Danny Jordaan, por sua vez, classifica o Mundial como outro símbolo de transformações na nação em que o direito à liberdade é mais jovem do que seus dois filhos, uma moça de 25 anos e um rapaz de 21.
- A Copa do Mundo criou 20 mil empregos temporários só na indústria da construção civil, mas dezenas de milhares de pessoas ganharam habilidades e experiências que lhes permitirão participar de outros projetos num país que cresce. São pessoas que vieram de um regime de segregação. Em 16 anos de liberdade, a África do Sul vai sediar o maior dos eventos esportivos. Não podemos ser pessimistas - pede o dirigente.

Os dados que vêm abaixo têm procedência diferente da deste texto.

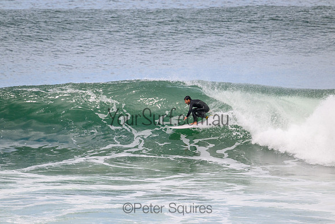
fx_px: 7446
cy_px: 112
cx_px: 168
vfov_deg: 1.7
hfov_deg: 2.6
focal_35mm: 800
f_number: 11
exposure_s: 1/2000
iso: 1250
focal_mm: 800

Estudo encomendado pelo Comitê Organizador à auditoria Thornton indica que a Copa do Mundo terá um impacto de 55 bilhões de rands (R$ 13,23 bilhões) na economia sul-africana e que 8,5 bilhões de rands (R$ 2,04 bilhões) serão injetados com 483 mil turistas esperados durante o mega evento. Novos 35 hotéis são construídos nas nove cidades-sede. A geração total de empregos terá sido de 415 mil novos postos. Mas o impacto econômico é contestado por um estudo coordenado pelo Conselho de Pesquisa de Ciências Humanas na África, que considera existirem mitos na relação entre a organização de megaeventos esportivos e a capacidade de catalisar o desenvolvimento econômico.